Some businesses have been pushing the government to ease immigration rules, especially from the European Union, to fill job vacancies and boost flagging growth, which they say has been worsened by the post-Brexit end of free movement from the bloc.
Britain's exit from the EU was sold by its backers, including former prime minister Boris Johnson, as a way to "take back control" of immigration rates, which some voters said was squeezing access to both jobs and welfare benefits.
Starmer has repeatedly said that Labour, if it forms a government at the next election due before the beginning of 2025, will not support open borders to immigration and would introduce a points-based system - a policy all but the same as that adopted by the governing Conservative Party.

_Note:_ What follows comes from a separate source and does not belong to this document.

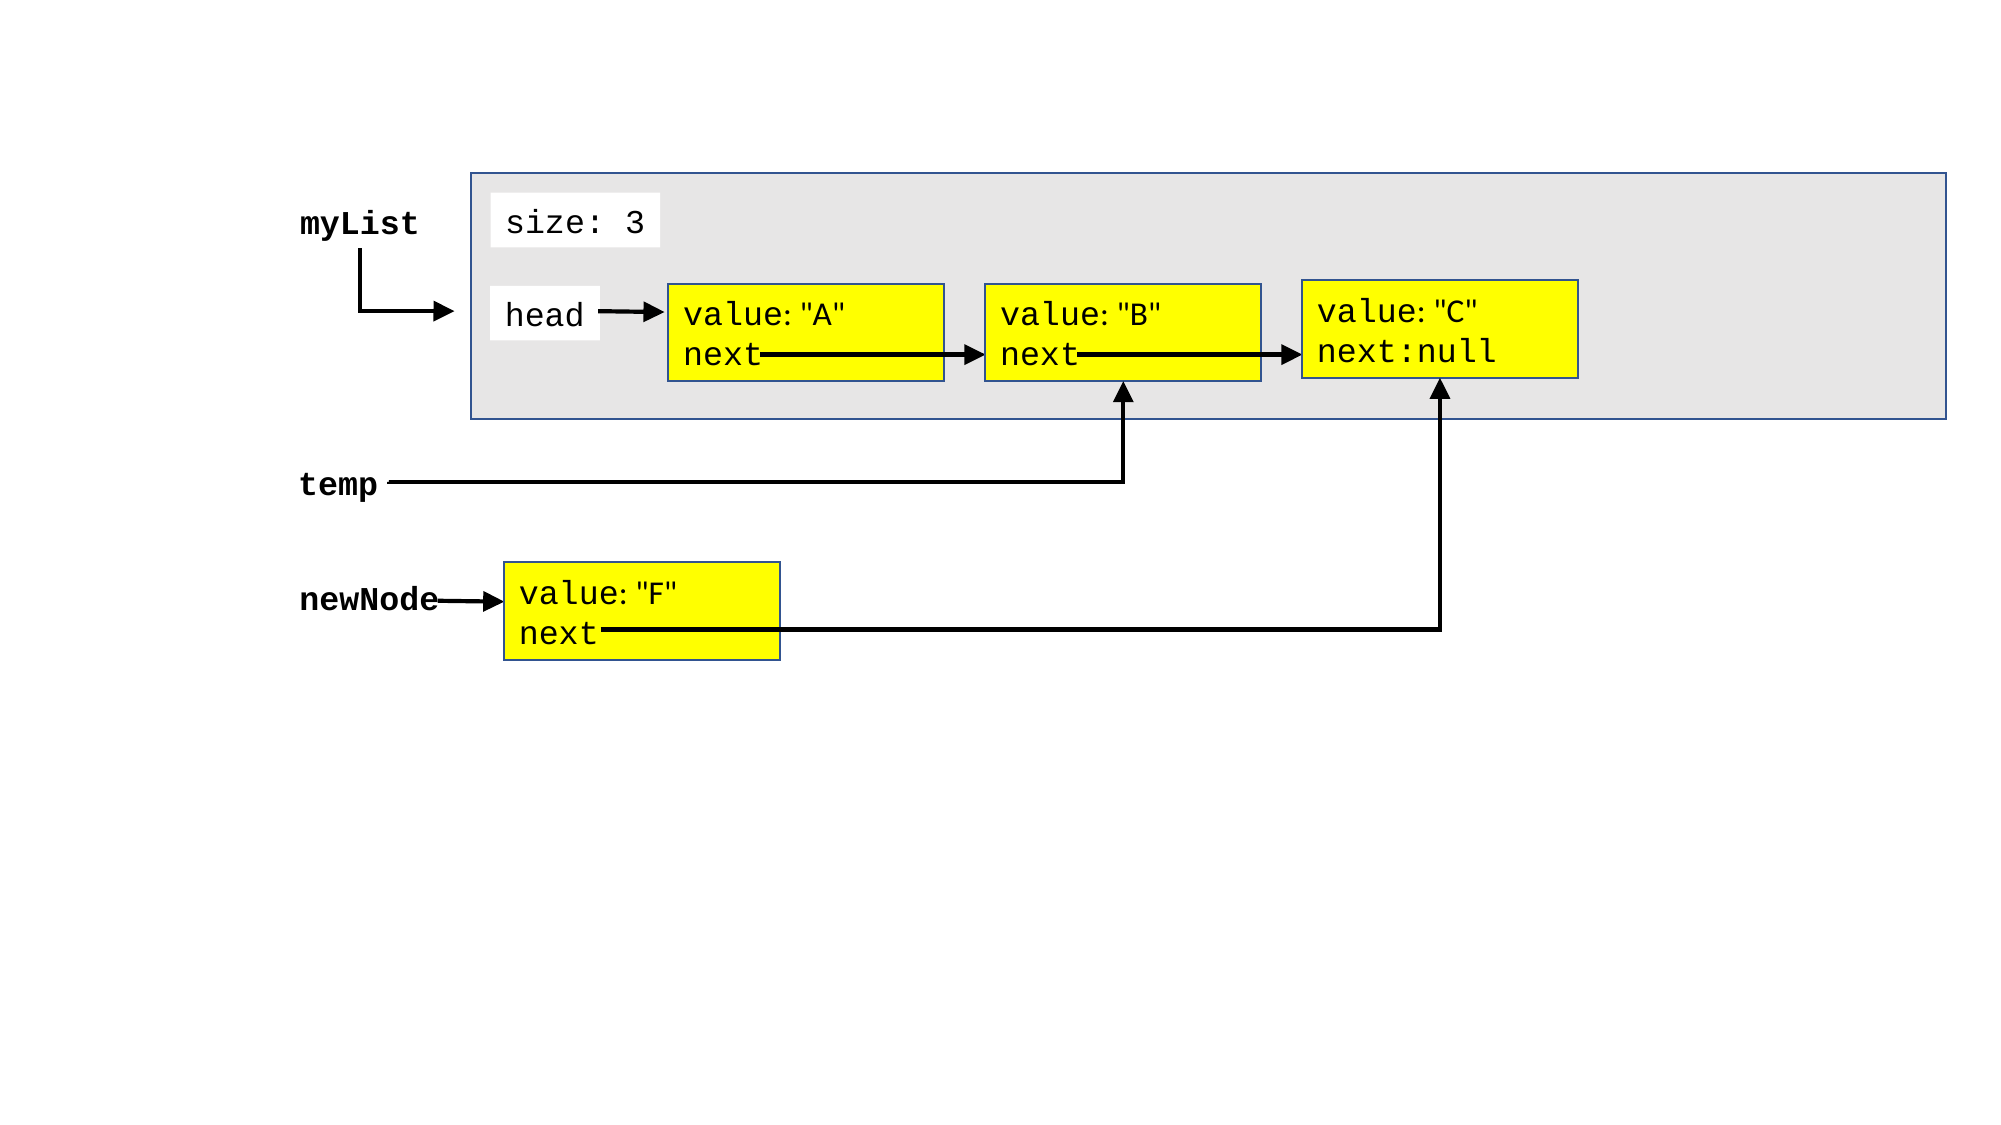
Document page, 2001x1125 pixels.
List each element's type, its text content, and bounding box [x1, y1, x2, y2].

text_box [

In a speech to the Confederation of British Industry (CBI) conference, Starmer doubled down on that message by telling businesses that a Labour government would work with companies to "help the British economy off its immigration dependency".
"Migration is part of our national story - always has been, always will be. And the Labour Party will never diminish the contribution it makes to the economy, to public services, to your businesses and our communities," he told the conference in the central English city of Birmingham.

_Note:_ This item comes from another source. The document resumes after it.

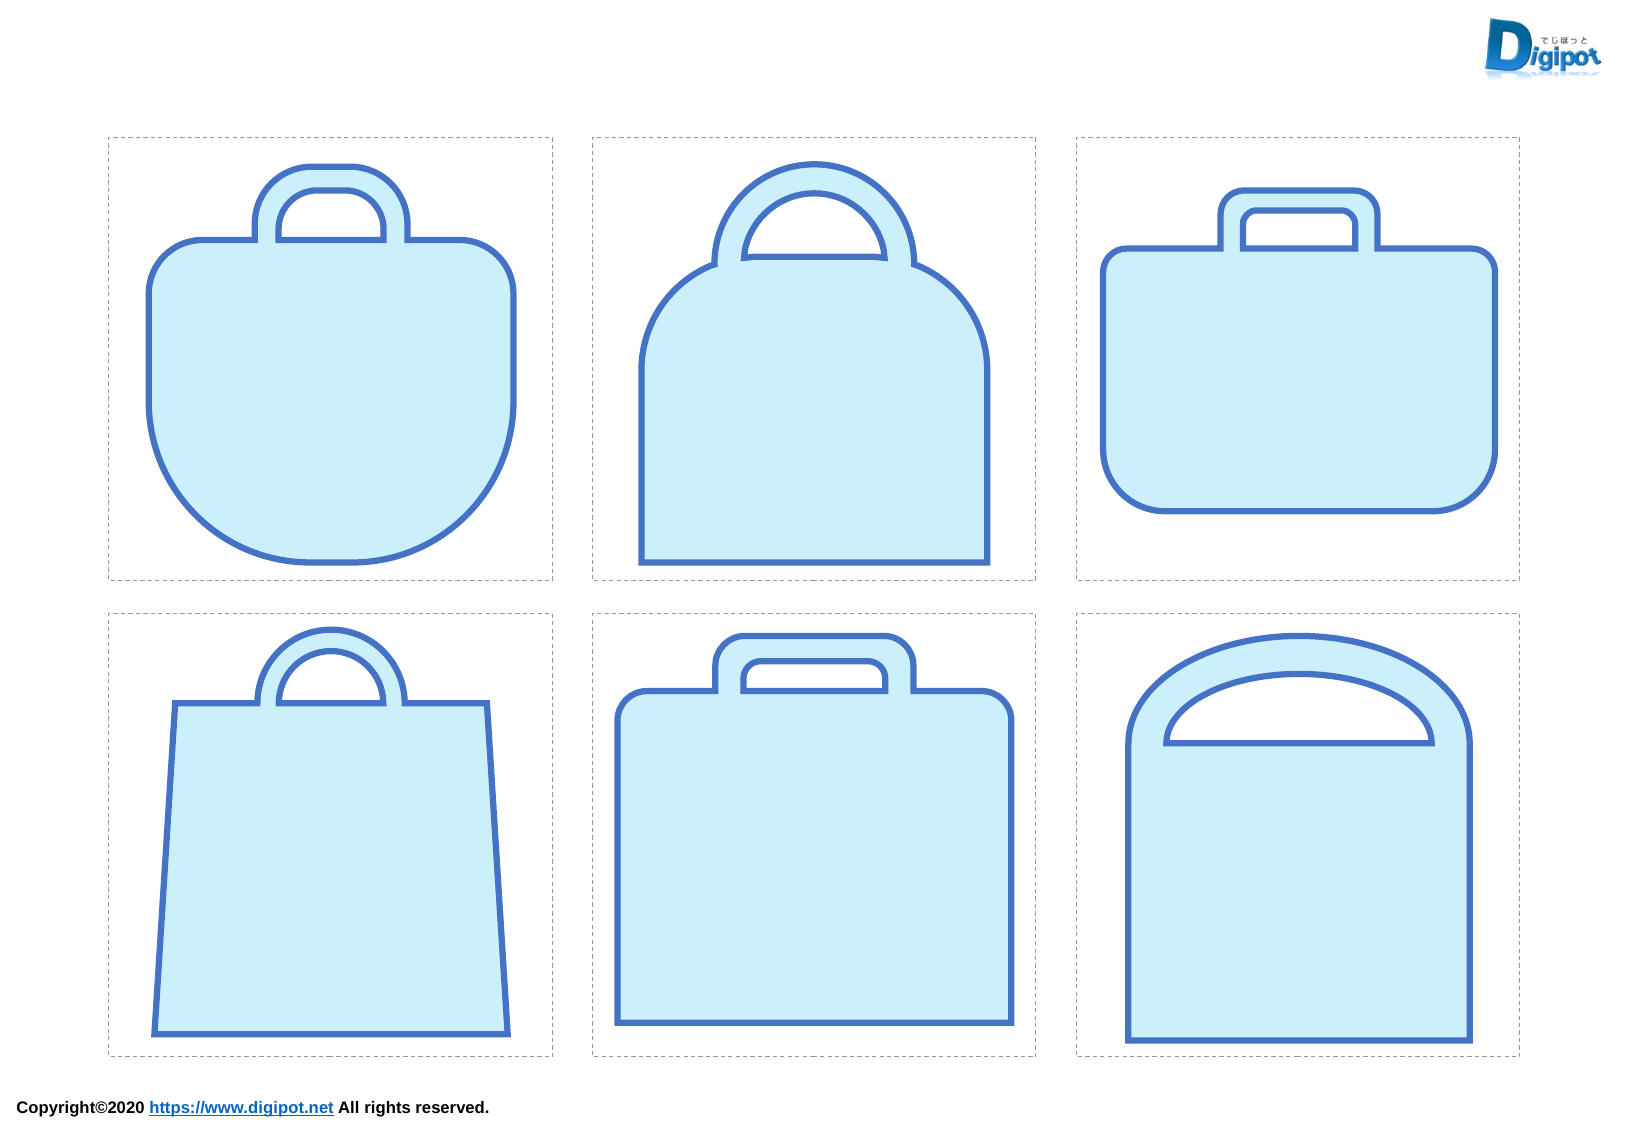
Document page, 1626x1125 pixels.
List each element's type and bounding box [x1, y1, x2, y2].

"But let me tell you - the days when low pay and cheap labour are part of the British way on growth must end."
Some businesses and economists have urged the government to rebuild closer ties with Europe, and ease immigration rules, as the country heads into a recession, held back by stagnant business investment and sluggish post-Brexit trade.
Britain's economy has long relied on cheap labour, particularly since the EU expanded to take on new members from eastern Europe.
That has prompted some lawmakers to accuse business owners of using low-skilled workers instead of investing in automation - Britain has deployed less than a tenth of the robots that are operating in Germany - and its rate of productivity lags that of most advanced nations.
On Monday, CBI Director General Tony Danker said labour shortages could be addressed with a better immigration system. The head of the Recruitment and Employment Confederation trade body said companies knew wages needed to rise, but they needed economic growth to make that happen.
Despite the pressures, Sunak has pushed back against those calls, saying he wanted to work on building trust in Britain's migration system, one that he hoped would be a beacon for talent around the world.
Starmer said he wanted a "new partnership" with business, one in which Labour would be "pragmatic" on the shortage of people by not ignoring the need for skilled people to come to Britain.
"But I want to be clear here: with my Labour government any movement in our point-based migration system, whether via the skilled occupation route, or the shortage worker list, will come with new conditions for business," he said.
He said he would require businesses to have plans for more training, better pay and conditions and the investment in new technology.
"But our common goal must be to help the British economy off its immigration dependency," he said.